Избранные публикации

Книги

Рекомендации

  1. ^ "Профиль ученого Google доктора Маноджа Кумара Джайсвала".
  2. ^ а б "Медицинский факультет доктора Маноджа Кумара Джайсвала Икана на горе Синай, профиль факультета".
  3. ^ Саксена, А; Varadwaj, P; Сингх, S; Джайсвал, М; и другие. «Филогенетический анализ генома Mycobacterium leprae для идентификации новых лекарственных мишеней» (PDF). Индийский журнал биотехнологии. 5: 58–61.
  4. ^ Джайсвал, М. "DipteraWG: Реляционная база данных биоразнообразия двукрылых в горячих точках Западного Гхата". Тенденции в биоинформатике. 1: 1–26.
  5. ^ Jaiswal, MK; Келлер, BU (2009). «Cu / Zn-супероксиддисмутаза, типичная для семейного бокового амиотрофического склероза, увеличивает уязвимость митохондрий и нарушает гомеостаз Са2 + у мышей SOD1G93A». Мол Фармакол. 75 (3): 478–89. Дои:10.1124 / моль.108.050831. PMID  19060114.
  6. ^ Jaiswal, MK; Зеч, WD; Goos, M; и другие. (2009). «Нарушение митохондриальной обработки кальция в модели культуры клеток mtSOD1 болезни мотонейронов». BMC Neurosci. 10: 64. Дои:10.1186/1471-2202-10-64. ЧВК  2716351. PMID  19545440.
  7. ^ Goos, M; Zech, WD; Jaiswal, MK; и другие. (2007). «Экспрессия супероксиддисмутазы Cu, Zn, типичная для семейного бокового амиотрофического склероза, увеличивает уязвимость клеток нейробластомы к инфекционным повреждениям». BMC Инфекционные болезни. 7: 131. Дои:10.1186/1471-2334-7-131. ЧВК  2211486. PMID  17997855.
  8. ^ Джайсвал, МК (2016). «Рилузол, но не мелатонин, улучшает острую дегенерацию моторных нейронов и умеренно ингибирует SOD1-опосредованную эксайтотоксичность, вызванную нарушенным митохондриальным кальцием»2+ Сигнализация при боковом амиотрофическом склерозе ». Front Cell Neurosci. 10: 295. Дои:10.3389 / fncel.2016.00295. ЧВК  5216043. PMID  28111541.
  9. ^ Джайсвал, МК (2018). «Рилузол и эдаравон: рассказ о двух лекарствах от бокового амиотрофического склероза». Med Res Rev. 38 (2): 733–748. Дои:10.1002 / med.21528. PMID  30101496.
  10. ^ Джайсвал, МК (2015). «К биомаркеру нейровизуализации высокого разрешения для легкой травматической травмы головного мозга: от скамьи к постели». Фронт нейрол. 6: 148. Дои:10.3389 / fneur.2015.00148. ЧВК  4492079. PMID  26217296.
  11. ^ Ранджана, V; Сюй, Х; Jaiswal, MK; и другие. (2011). «Профилирование in vitro эпигенетических модификаций, лежащих в основе токсичности тяжелых металлов сплава вольфрама и его компонентов». Токсикология и прикладная фармакология. 253 (3): 178–187. Дои:10.1016 / j.taap.2011.04.002. PMID  21513724.
  12. ^ Айзенштейн, HJ; Баскис, А; Болдрини, М; Баттерс, Массачусетс; Диниз, Б.С.; Jaiswal, MK; Jellinger, KA; Круглов, Л.С.; Мешандин, ИА; Mijajlovic, MD; Никлевски, G; Pospos, S; Раджу, К; Рихтер, К; Стеффенс, округ Колумбия; Тейлор, WD; Тен, О (2016). «Консенсус-отчет о сосудистой депрессии - критическое обновление». BMC Med. 14 (1): 161. Дои:10.1186 / s12916-016-0720-5. ЧВК  5093970. PMID  27806704.
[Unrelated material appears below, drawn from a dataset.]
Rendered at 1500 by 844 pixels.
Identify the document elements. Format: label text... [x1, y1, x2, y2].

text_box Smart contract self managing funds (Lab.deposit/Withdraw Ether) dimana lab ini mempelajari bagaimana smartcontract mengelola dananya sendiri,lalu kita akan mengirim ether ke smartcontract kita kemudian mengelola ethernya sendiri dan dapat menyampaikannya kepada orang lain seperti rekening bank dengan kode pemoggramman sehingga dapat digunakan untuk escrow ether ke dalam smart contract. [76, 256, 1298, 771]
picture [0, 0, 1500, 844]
  13. ^ Секи, К; Йошида, S; Джайсвал, МК (2018). «Молекулярный механизм действия норадреналина во время стресс-индуцированного большого депрессивного расстройства». Neural Regen Res. 13 (7): 1159–1169. Дои:10.4103/1673-5374.235019. ЧВК  6065220. PMID  30028316.
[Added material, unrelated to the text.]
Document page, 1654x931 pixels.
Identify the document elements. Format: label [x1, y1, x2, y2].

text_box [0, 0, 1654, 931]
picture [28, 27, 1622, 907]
  14. ^ Хоффман, GE; Май; Монтгомери, Канзас; Бендл, Дж; Jaiswal, Mk; и другие. (2020). «Половые различия в транскриптоме человеческого мозга больных шизофренией». bioRxiv. Дои:10.1101/2020.10.05.326405.
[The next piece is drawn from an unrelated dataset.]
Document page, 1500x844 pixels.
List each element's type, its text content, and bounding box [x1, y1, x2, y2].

  15. ^ Fujita, S; Йошида, S; Мацуки, Т; Jaiswal, MK; Секи, к (2020). «Α1-адренорецепторы в миндалевидном теле регулируют индукцию усвоенного отчаяния посредством передачи сигналов протеинкиназы С-бета». Поведенческая фармакология. Дои:10.1097 / fbp.0000000000000605. PMID  33164996.
  16. ^ Джайсвал, МК (2017). «Терапевтические возможности и проблемы индуцированных плюрипотентных стволовых клеток двигательных нейронов для лечения бокового амиотрофического склероза и болезни двигательных нейронов». Neural Regen Res. 12 (5): 723–736. Дои:10.4103/1673-5374.206635. ЧВК  5461603. PMID  28616022.